Untuk mengubah hal ini memang tidaklah mudah. Ini nampaknya sudah merupakan sebuah kesalahan yang ada pada sistem pendidikan di Indonesia. Letak kesalahannya adalah fokus yang berlebih terhadap pelaksanaan Ujian Nasional. Fokus yang berlebih ini kemudian juga berujung pada fokus untuk peningkatan serta mempertahankan citra sekolah tersebut, serta mengenyampingkan proses pembentukkan kepribadian pelajarnya.

Hal ini bisa dijelaskan sebagai berikut. Ujian Nasional, bukan hanya digunakan sebagai sarana untuk menilai seberapa baik kemampuan siswa tersebut, namun juga dijadikan sebagai sarana dari pihak sekolah untuk ajang unjuk gigi di bidang pendidikan skala nasional. Hal ini terjadi karena sekolah yang mendapatkan nilai Ujian Nasioanl tertinggi, dengan sendirinya juga akan terangkat namanya. Nama yang terangkat ini juga kemudian akan berpengaruh pada seberapa banyak calon siswa yang akan masuk ke sekolah itu karena akan dinilai sebagai sekolah favorit.
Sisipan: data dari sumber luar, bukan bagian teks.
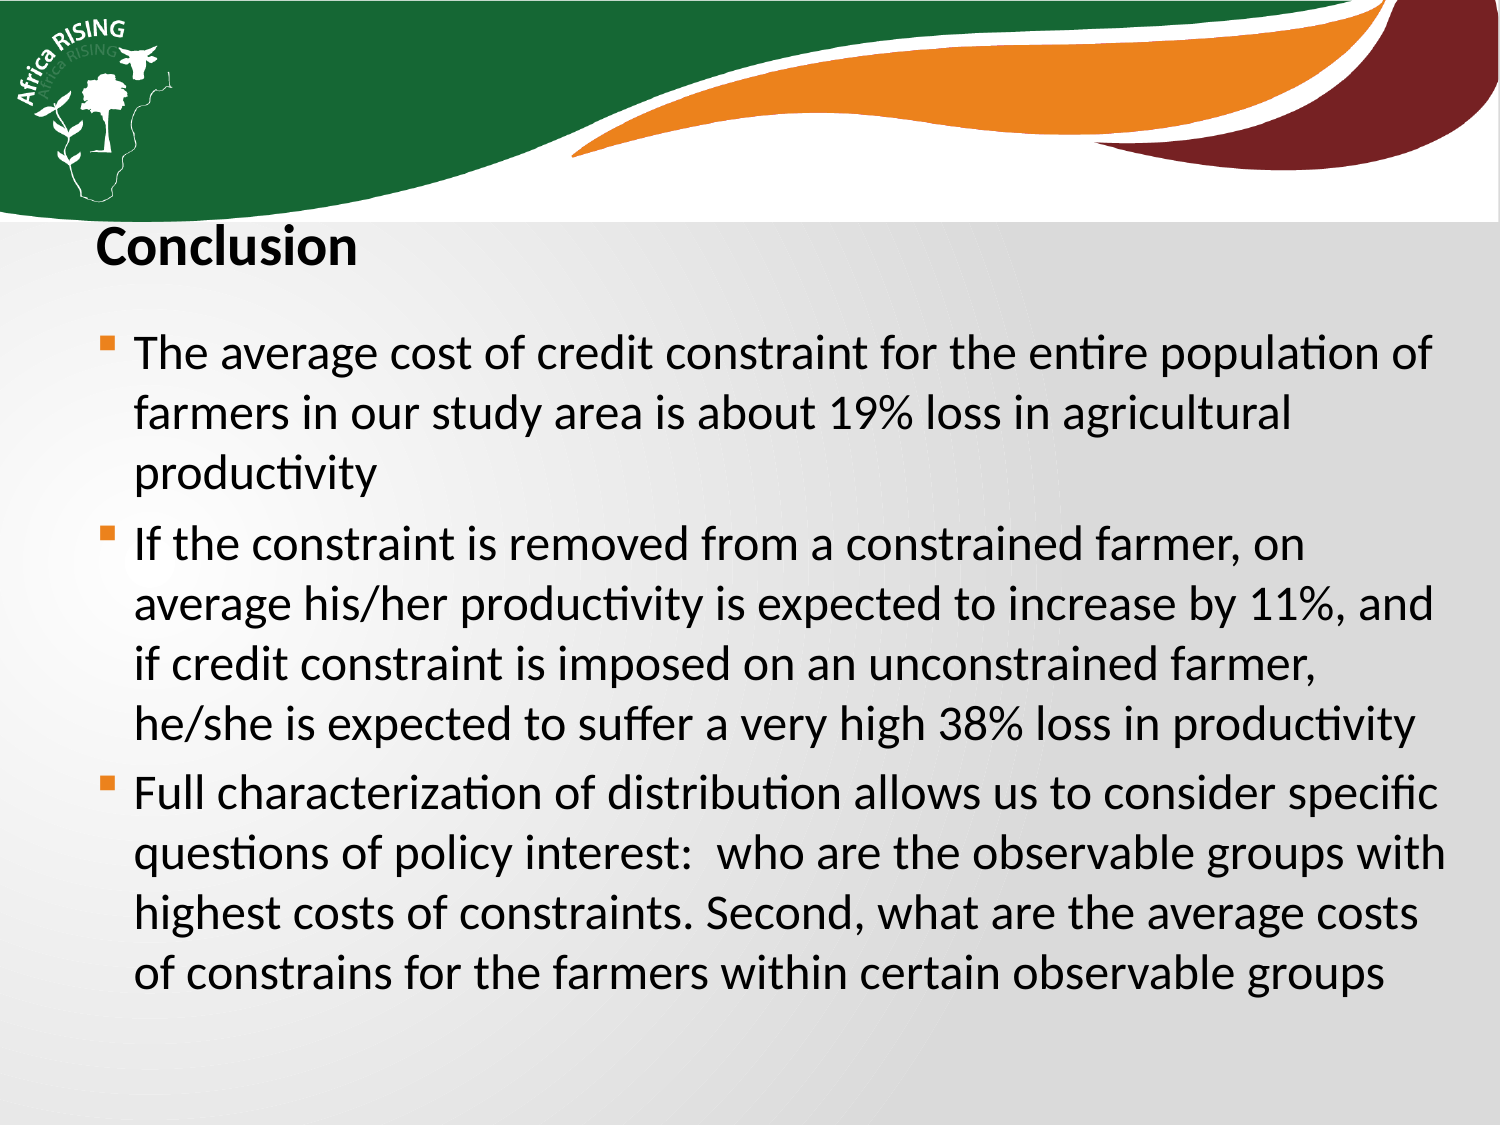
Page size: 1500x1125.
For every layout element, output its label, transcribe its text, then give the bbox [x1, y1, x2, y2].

list The average cost of credit constraint for the entire population of farmers in our study area is about 19% loss in agricultural productivity If the constraint is removed from a constrained farmer, on average his/her productivity is expected to increase by 11%, and if credit constraint is imposed on an unconstrained farmer, he/she is expected to suffer a very high 38% loss in productivity Full characterization of distribution allows us to consider specific questions of policy interest: who are the observable groups with highest costs of constraints. Second, what are the average costs of constrains for the farmers within certain observable groups [62, 312, 1463, 1088]
list Conclusion [62, 200, 1463, 312]
picture [0, 0, 1499, 222]
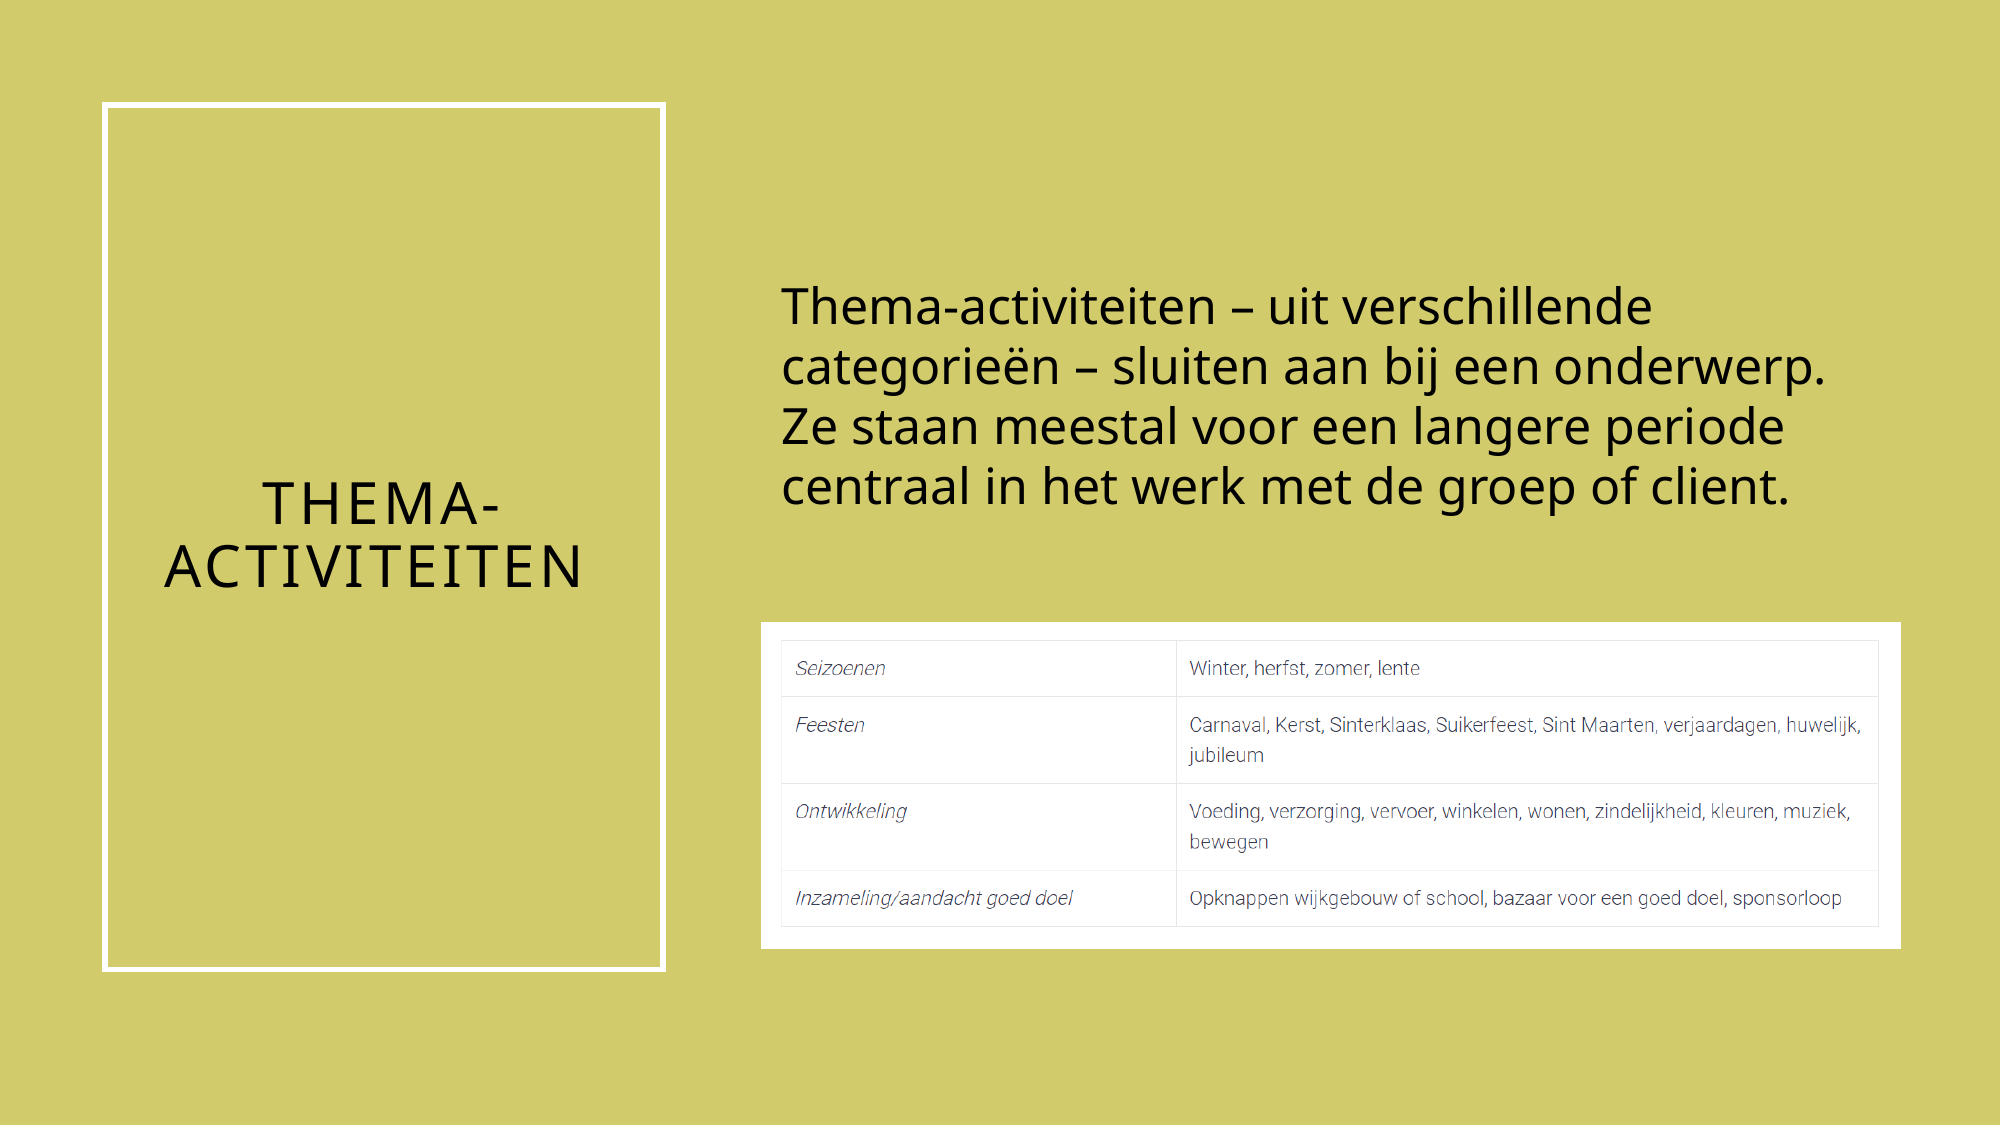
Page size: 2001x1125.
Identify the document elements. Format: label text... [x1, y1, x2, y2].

picture [766, 627, 1896, 944]
title Thema-Activiteiten [102, 102, 666, 972]
text_box Thema-activiteiten – uit verschillende categorieën – sluiten aan bij een onderwerp. Ze staan meestal voor een langere periode centraal in het werk met de groep of client. [766, 104, 1896, 570]
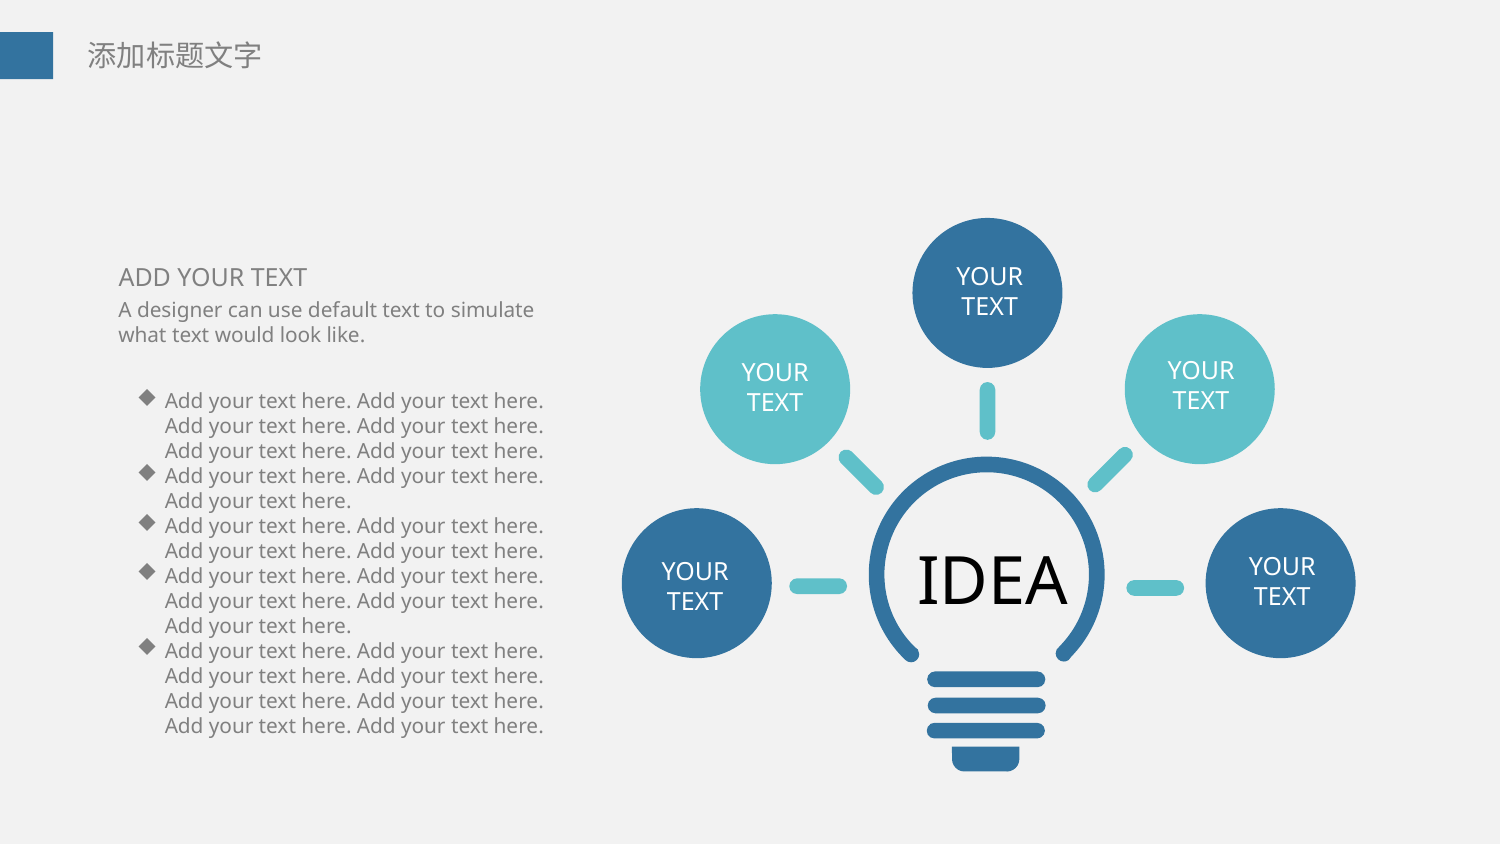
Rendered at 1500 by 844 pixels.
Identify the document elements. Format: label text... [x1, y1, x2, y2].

text_box IDEA [905, 532, 1080, 624]
text_box [836, 447, 886, 497]
text_box YOUR TEXT [1156, 349, 1246, 421]
text_box YOUR TEXT [650, 550, 741, 622]
text_box A designer can use default text to simulate what text would look like. [107, 291, 570, 353]
text_box Add your text here. Add your text here. Add your text here. Add your text here. Add your text here. Add your text here. Add your text here. Add your text here. Add your text here. Add your text here. Add your text here. Add your text here. Add your text here. Add your text here. Add your text here. Add your text here. Add your text here. Add your text here. Add your text here. Add your text here. Add your text here. Add your text here. Add your text here. Add your text here. Add your text here. Add your text here. [125, 381, 588, 743]
text_box [1124, 577, 1187, 598]
text_box YOUR TEXT [945, 254, 1035, 326]
text_box [866, 454, 1107, 665]
text_box YOUR TEXT [730, 350, 820, 422]
text_box [1085, 445, 1135, 495]
text_box [787, 576, 850, 597]
text_box [1122, 312, 1277, 467]
text_box [698, 312, 853, 467]
text_box [925, 669, 1048, 690]
text_box ADD YOUR TEXT [107, 256, 365, 291]
text_box [949, 744, 1022, 774]
text_box [1203, 506, 1358, 661]
text_box [910, 215, 1065, 371]
text_box [925, 695, 1048, 716]
text_box [924, 720, 1047, 741]
text_box [977, 379, 998, 442]
text_box YOUR TEXT [1237, 545, 1328, 617]
text_box [619, 506, 774, 661]
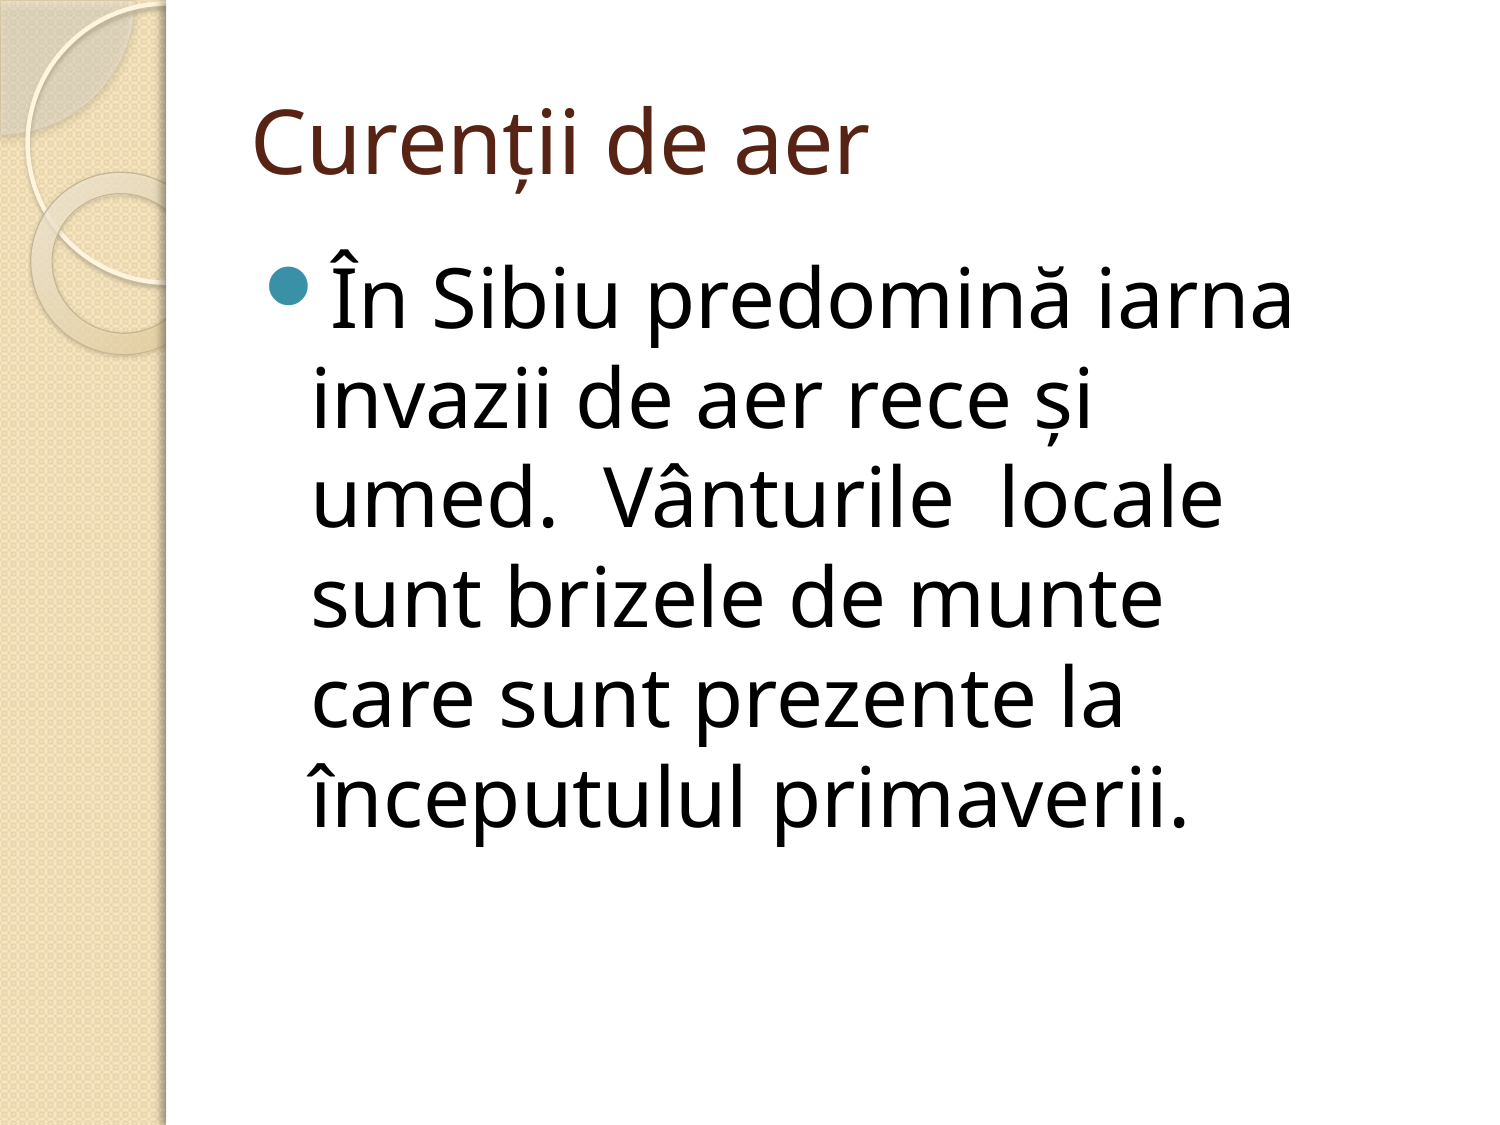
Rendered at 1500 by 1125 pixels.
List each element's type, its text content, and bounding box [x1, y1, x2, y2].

list În Sibiu predomină iarna invazii de aer rece și umed. Vânturile locale sunt brizele de munte care sunt prezente la începutulul primaverii. [235, 237, 1360, 879]
title Curenții de aer [235, 45, 1466, 233]
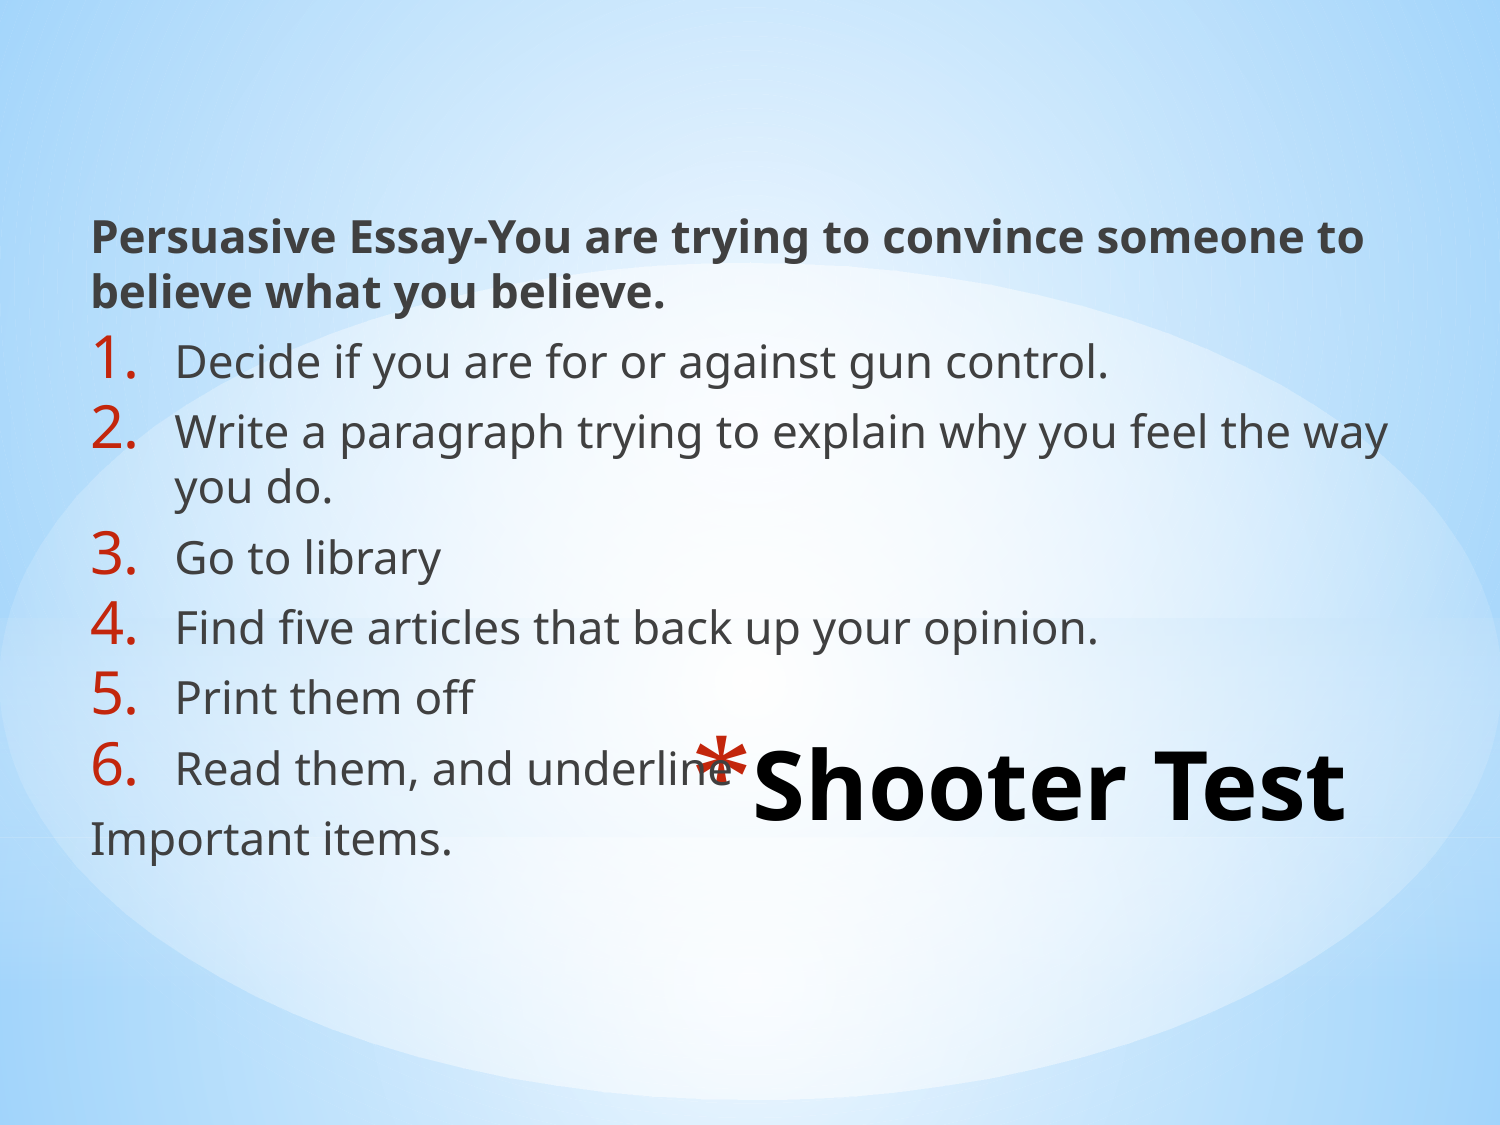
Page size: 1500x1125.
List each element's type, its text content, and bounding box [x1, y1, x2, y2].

Lalu, jika dalam konteks masalah seerti ini, siapa yang akan merasa tertekan? Pelajar tentunya. Hal ini disebabkan karena adanya tanggung jawab yang dibebankan kepada mereka untuk menjaga citra sekolah, sehingga terkadang persiapan untuk mengikuti Ujian Nasional dinilai terlalu berlebihan dan menguras banyak tenaga. Selain itu, akhirnya pelajaran untuk membentuk moral dan karakter akan dengan sendirinya terhapuskan karena digunakan untuk kepentingan mata pelajaran yang akan diujikan dalam Ujian Nasional.

Untuk membentuk seorang calon pemimpin diperlukan pendidikan yang bukan hanya mengorientasikan dirinya pada sebuah kuantitas, namun juga pada kualitas. Kuantitas belum tentu bisa untuk dijadikan sebagai bahan acuan dalam melihat kualitas. Itulah sebabnya, ujian nasional sepertinya memang tidak bisa djadikan satu-satunya acuan untuk menetukan kelulusan. Masih diperlukan penilaian terhadap aspek-aspek lainnya. Diantaranya adalah penilaian dari segi moral dan karakter siswa tersebut, apakah sudah terbentuk dengan baik atau belum.

Satu hal yang wajib untuk dilakukan jika memang ada keinginan untuk tetap mempertahankan Ujian Nasioanal sebagai standar dalam menentukan kelulusan adalah, keharusan melaksanakan pembenahan sistem Ujian Nasional itu sendiri. Pembenahan sistem disini dimaksudkan agar tidak lagi terjadi hal-hal yang tidak diinginkan seperti yang sudah diutarakan penulis di atas.

Pendidikan Indonesia seyogyanya dapat menciptakan lulusan yang unggul jika saja pembenahan dalam segala sistem pendidikan mau dilakukan. Hal ini dapat dilakukan dengan cara untuk tidak mengorientasikan pendidikan hanya kepada nilai, namun juga kepada pembentukkan kepribadian dan karakter pelajarnya.